:: Directions for this task ::
Reproduce exactly the span of lines that opens with the line containing "587 143 46.32" and closes with the last line of the entries below.

:: Excerpted records ::

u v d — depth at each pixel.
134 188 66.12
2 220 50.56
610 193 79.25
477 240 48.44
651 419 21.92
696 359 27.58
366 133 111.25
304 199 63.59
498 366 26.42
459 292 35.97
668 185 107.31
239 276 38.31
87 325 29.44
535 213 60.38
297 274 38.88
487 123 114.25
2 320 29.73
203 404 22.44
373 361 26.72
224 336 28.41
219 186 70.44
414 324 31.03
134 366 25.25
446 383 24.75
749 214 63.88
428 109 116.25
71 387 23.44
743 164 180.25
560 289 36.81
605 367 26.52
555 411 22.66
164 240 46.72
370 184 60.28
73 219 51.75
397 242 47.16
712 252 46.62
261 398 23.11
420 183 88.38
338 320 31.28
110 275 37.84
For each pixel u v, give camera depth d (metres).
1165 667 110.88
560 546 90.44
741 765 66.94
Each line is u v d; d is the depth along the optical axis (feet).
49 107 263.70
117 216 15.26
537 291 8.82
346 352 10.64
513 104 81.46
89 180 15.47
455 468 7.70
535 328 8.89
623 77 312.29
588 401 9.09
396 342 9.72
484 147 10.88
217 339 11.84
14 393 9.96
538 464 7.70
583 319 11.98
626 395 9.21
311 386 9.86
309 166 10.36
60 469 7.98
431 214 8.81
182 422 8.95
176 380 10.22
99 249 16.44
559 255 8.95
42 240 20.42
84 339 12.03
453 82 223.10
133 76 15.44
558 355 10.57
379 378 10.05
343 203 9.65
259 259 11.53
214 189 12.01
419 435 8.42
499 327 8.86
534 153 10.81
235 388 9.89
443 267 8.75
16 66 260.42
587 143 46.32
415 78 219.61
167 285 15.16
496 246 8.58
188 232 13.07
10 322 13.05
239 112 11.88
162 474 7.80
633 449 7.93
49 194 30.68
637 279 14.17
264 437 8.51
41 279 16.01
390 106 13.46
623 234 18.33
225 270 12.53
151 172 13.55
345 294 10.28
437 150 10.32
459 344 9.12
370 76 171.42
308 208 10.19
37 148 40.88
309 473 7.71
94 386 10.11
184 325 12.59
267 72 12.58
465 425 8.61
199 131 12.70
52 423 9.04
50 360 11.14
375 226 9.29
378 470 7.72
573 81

:: Answer for the task ::
587 143 46.32
415 78 219.61
167 285 15.16
496 246 8.58
188 232 13.07
10 322 13.05
239 112 11.88
162 474 7.80
633 449 7.93
49 194 30.68
637 279 14.17
264 437 8.51
41 279 16.01
390 106 13.46
623 234 18.33
225 270 12.53
151 172 13.55
345 294 10.28
437 150 10.32
459 344 9.12
370 76 171.42
308 208 10.19
37 148 40.88
309 473 7.71
94 386 10.11
184 325 12.59
267 72 12.58
465 425 8.61
199 131 12.70
52 423 9.04
50 360 11.14
375 226 9.29
378 470 7.72
573 81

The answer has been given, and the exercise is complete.